Friday, February 19, 2010

New citizens of Sillypore

Interesting thoughts which I never considered about till of late, as about 1 of out every 3~4 person you meet is not a local here in sunny Sillypore.

Those under 21 cannot vote in Singapore elections. So you can hold a rifle, shoot someone and defend the country but you cannot vote.

However, new citizens who, at a high percentage, are older "deemed" foreign talents who took up citizenship in the last 2-3 years can vote. Hmm..how about those University or Poly students who have stayed and studied here for past 20 years, how do you compare their stakes in our country vs these new "of age" citizens?

They don't even need to defend our country when it comes to war, so what's their stake in our country as they stayed here less with less kinship or friendships?

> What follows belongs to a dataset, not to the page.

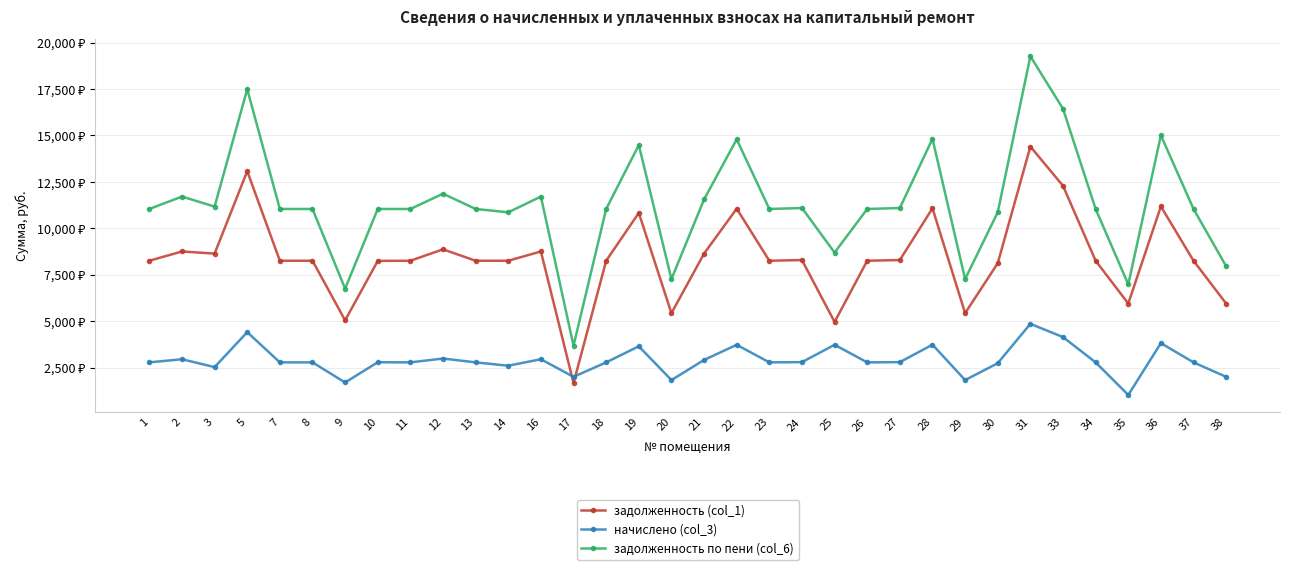

What is the total value across all series at 19?

28967.0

How would they vote? And why are we "old" citizens giving them a chance to decide how and who manages our tiny island. This is looking even more absurd with MM Lee's suggestion to have some "classes" of citizens have 2 votes over others 1.

Suggestions since lately gahmen enjoys updating the voting registrar list:
1) Citizens between 18 and under 21 serving National Service (NS) should be allowed to vote.
2) New citizens who have stayed less than 5 years and does not have children born here and do not serve any form of volunteering or NS should not be allowed to vote.

If possible, I hope this applies to critics of either either new citizens or PRs origin, who write in to newspapers or posts online about how marginalised or wonderful Sillypore is. Contribution through economic means hardly qualify as nation building IMHO.